The adoption of tracing apps and other electronic surveillance measures has become a live issue of concern in Brussels, where member states have been warned of the risk to the EU’s “fundamental rights and freedoms”.

Authorities in Poland, the Netherlands, Spain, Ireland and the UK have all either expressed an interest or started to roll out mobile phone apps to help them track and trace those infected with the virus.

The UK health secretary, Matt Hancock, announced plans on Sunday for a Bluetooth-based app that will warn users if they have recently been in close proximity to someone suspected to be infected with the coronavirus. The Dutch health minister, Hugo de Jonge, said last week at least 60% of the population would need to download the Netherlands’ similar app for it be effective. “We are looking at whether you can require everyone to do it,” he said during a press conference.

Meanwhile, telecom operators in Italy, Spain and other EU countries have released “heat maps” of users’ movements, arguing that the data was sufficiently anonymised and aggregated to prevent the tracking of individuals, which would be a potential violation of GDPR.

The UK’s last EU commissioner, Julian King, who held the security portfolio in Brussels, said he was concerned about the lack of debate so far “about what kind of society we want, and what values we hold dear”.

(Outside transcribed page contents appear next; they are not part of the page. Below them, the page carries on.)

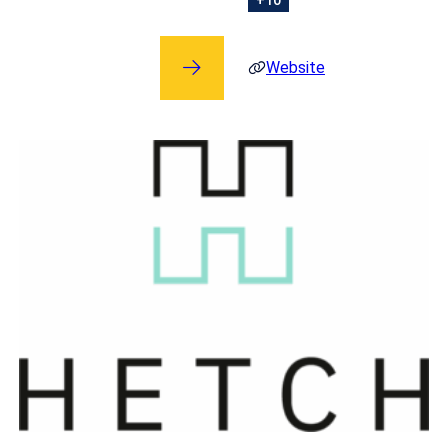
Website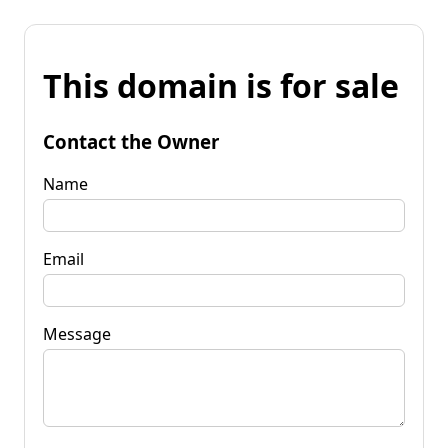
This domain is for sale
Contact the Owner
Name
Email
Message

In Russia, the crisis has helped expose the country’s potential for digital surveillance, but also some of its limitations. Officials last month said they would use mobile apps, employ CCTV cameras with facial recognition, QR codes, mobile phone data and credit card records in a digital surveillance menu that opposition members had termed a “cybergulag”.

Most quarantine violations are, however, still exposed by physical surveillance, meaning police patrols and roadblocks on the streets. Pavel Chikov of the Agora International Human Rights Group noted that a more sophisticated system could be “too expensive” for many of the country’s regions to employ. In Tatarstan, an SMS permission system looked suspiciously similar to a local parking app, suggesting the government may just have adapted the technology.

When Moscow did finally roll out its QR-code system this week, the website quickly crashed, and remained down on Monday morning. Privacy advocates have said personal data put into the system may not remain secure. “If they can even make it work, I have zero trust that this data is going to remain private,” said one open-source investigator based in Russia.